How to complete this task: Beginning at the top of the entries below, retype each line exactly until the line containing "index pip: (300, 1332)" has been written out; include no pictures and no later lines.

Data extract:
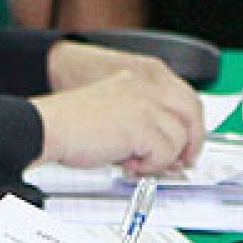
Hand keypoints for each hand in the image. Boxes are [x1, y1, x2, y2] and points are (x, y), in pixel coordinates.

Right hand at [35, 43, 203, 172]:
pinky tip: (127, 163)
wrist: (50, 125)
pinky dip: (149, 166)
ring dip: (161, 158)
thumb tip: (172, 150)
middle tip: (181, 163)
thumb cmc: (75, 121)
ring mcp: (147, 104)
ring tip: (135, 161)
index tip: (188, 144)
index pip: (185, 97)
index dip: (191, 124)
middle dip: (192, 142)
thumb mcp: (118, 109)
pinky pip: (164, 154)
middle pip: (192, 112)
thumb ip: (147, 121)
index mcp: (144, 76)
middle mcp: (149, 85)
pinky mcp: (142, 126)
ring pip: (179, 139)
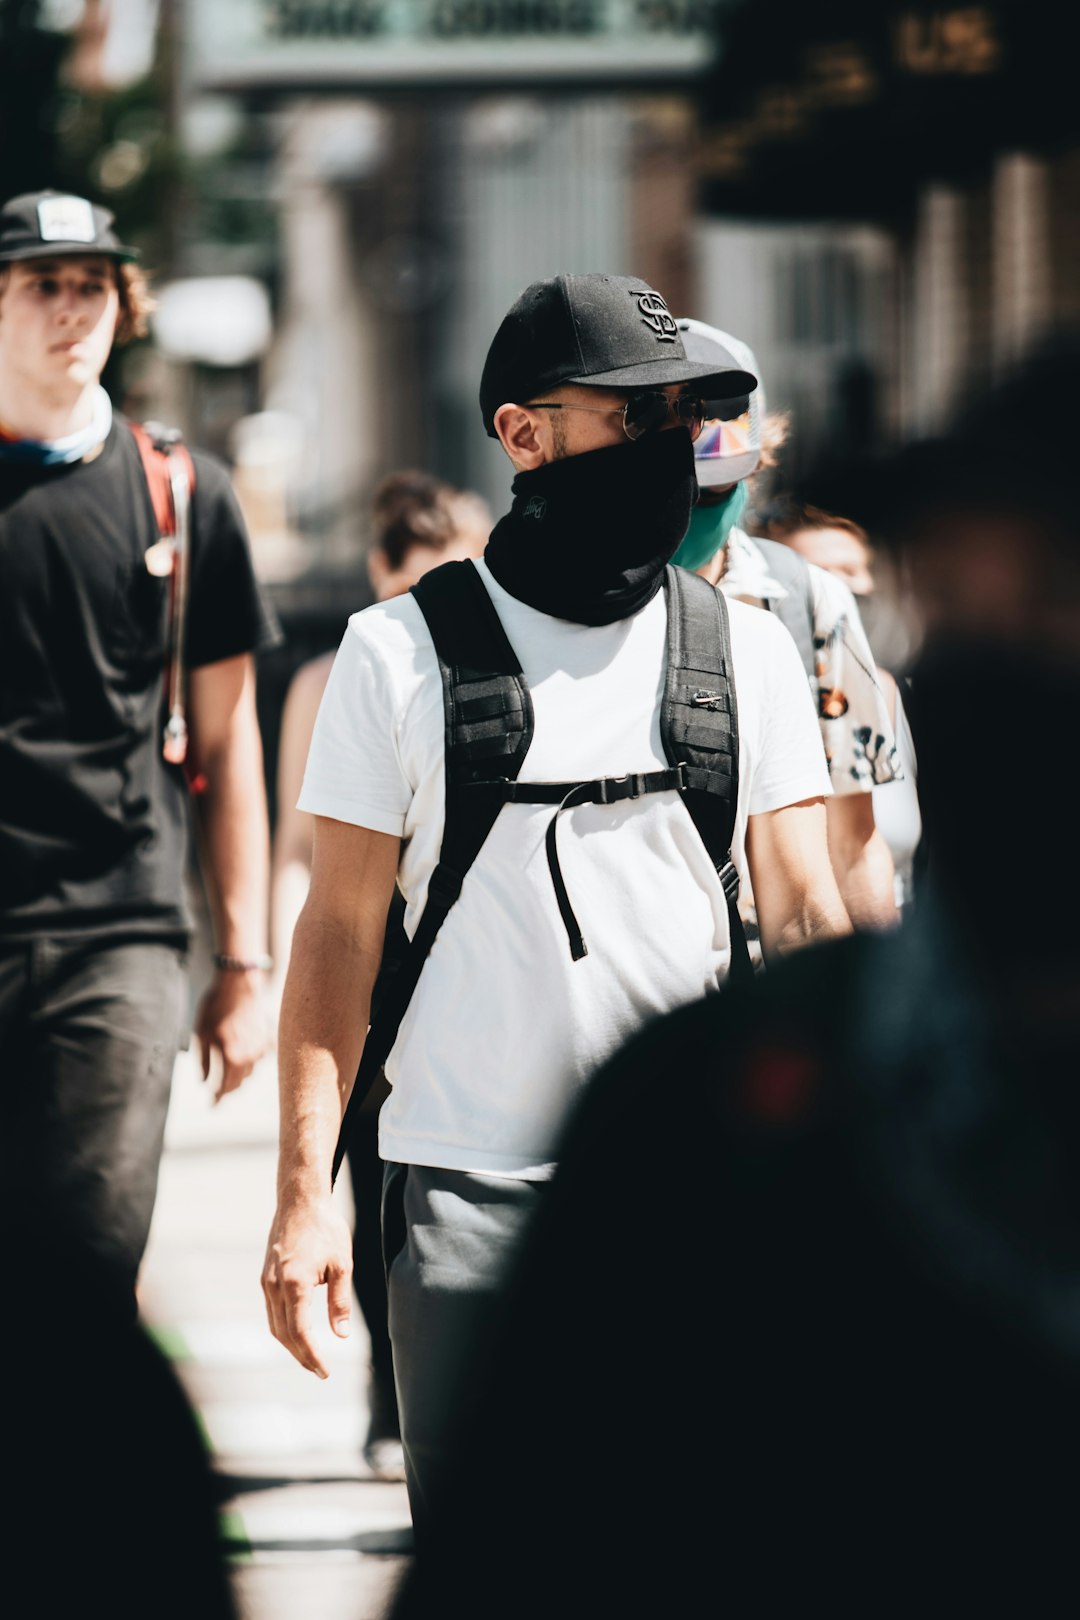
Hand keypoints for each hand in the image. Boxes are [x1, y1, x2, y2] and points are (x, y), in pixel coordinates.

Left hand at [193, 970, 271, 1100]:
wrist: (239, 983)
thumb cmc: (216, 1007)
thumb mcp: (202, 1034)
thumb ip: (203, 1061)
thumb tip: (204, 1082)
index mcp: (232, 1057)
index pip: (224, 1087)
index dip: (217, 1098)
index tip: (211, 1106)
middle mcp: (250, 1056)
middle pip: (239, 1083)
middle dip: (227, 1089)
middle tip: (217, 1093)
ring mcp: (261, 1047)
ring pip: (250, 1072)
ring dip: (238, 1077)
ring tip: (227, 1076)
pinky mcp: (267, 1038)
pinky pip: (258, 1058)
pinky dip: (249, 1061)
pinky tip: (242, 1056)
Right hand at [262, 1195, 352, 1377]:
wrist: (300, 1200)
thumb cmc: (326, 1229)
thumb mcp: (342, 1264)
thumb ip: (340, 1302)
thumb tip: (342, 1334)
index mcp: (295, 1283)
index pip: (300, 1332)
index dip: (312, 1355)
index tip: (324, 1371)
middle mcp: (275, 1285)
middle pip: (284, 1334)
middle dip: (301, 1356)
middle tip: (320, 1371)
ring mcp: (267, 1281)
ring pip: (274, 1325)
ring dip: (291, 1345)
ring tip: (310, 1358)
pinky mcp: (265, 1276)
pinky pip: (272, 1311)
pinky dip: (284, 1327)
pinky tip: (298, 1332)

Result of this task:
Hand keypoints for each hand in the image. Boxes are [x1, y1, x2, y2] and points are (x, y), in pixel coordinates.

Right hand at [35, 43, 203, 172]:
pinky tip: (127, 163)
wrist: (50, 125)
pinky dip: (149, 166)
ring dip: (161, 158)
thumb tip: (172, 150)
middle tip: (181, 163)
thumb cmc: (75, 121)
ring mcp: (147, 104)
ring tip: (135, 161)
index tip: (188, 144)
index pip: (185, 97)
index dip: (191, 124)
middle dip: (192, 142)
thumb mcp: (118, 109)
pinky pip: (164, 154)
middle pip: (192, 112)
thumb ip: (147, 121)
index mcp: (144, 76)
middle mcp: (149, 85)
pinky mcp: (142, 126)
ring pip: (179, 139)
Hand keypoints for each hand in the image. Boxes are [x1, y1, x2, y2] and points are (x, y), in pixel coordinates.

Left hand at [193, 970, 271, 1100]:
wrist: (239, 983)
thumb cmc: (216, 1007)
thumb mcp: (202, 1034)
thumb ip: (203, 1061)
thumb tip: (204, 1082)
index mcp: (232, 1057)
index pip: (224, 1087)
index dip: (217, 1098)
index tip: (211, 1106)
middle mcp: (250, 1056)
middle pip: (239, 1083)
middle dip: (227, 1089)
middle tip: (217, 1093)
ring mcp: (261, 1047)
ring pip: (250, 1072)
ring dip: (238, 1077)
ring tip: (227, 1076)
pinky mcp: (267, 1038)
pinky pip: (258, 1058)
pinky dip: (249, 1061)
pinky tip: (242, 1056)
Right hand at [262, 1195, 352, 1377]:
wrist: (300, 1200)
thumb cmc: (326, 1229)
thumb mcp: (342, 1264)
thumb ip: (340, 1302)
thumb tip: (342, 1334)
index mcp: (295, 1283)
index pip: (300, 1332)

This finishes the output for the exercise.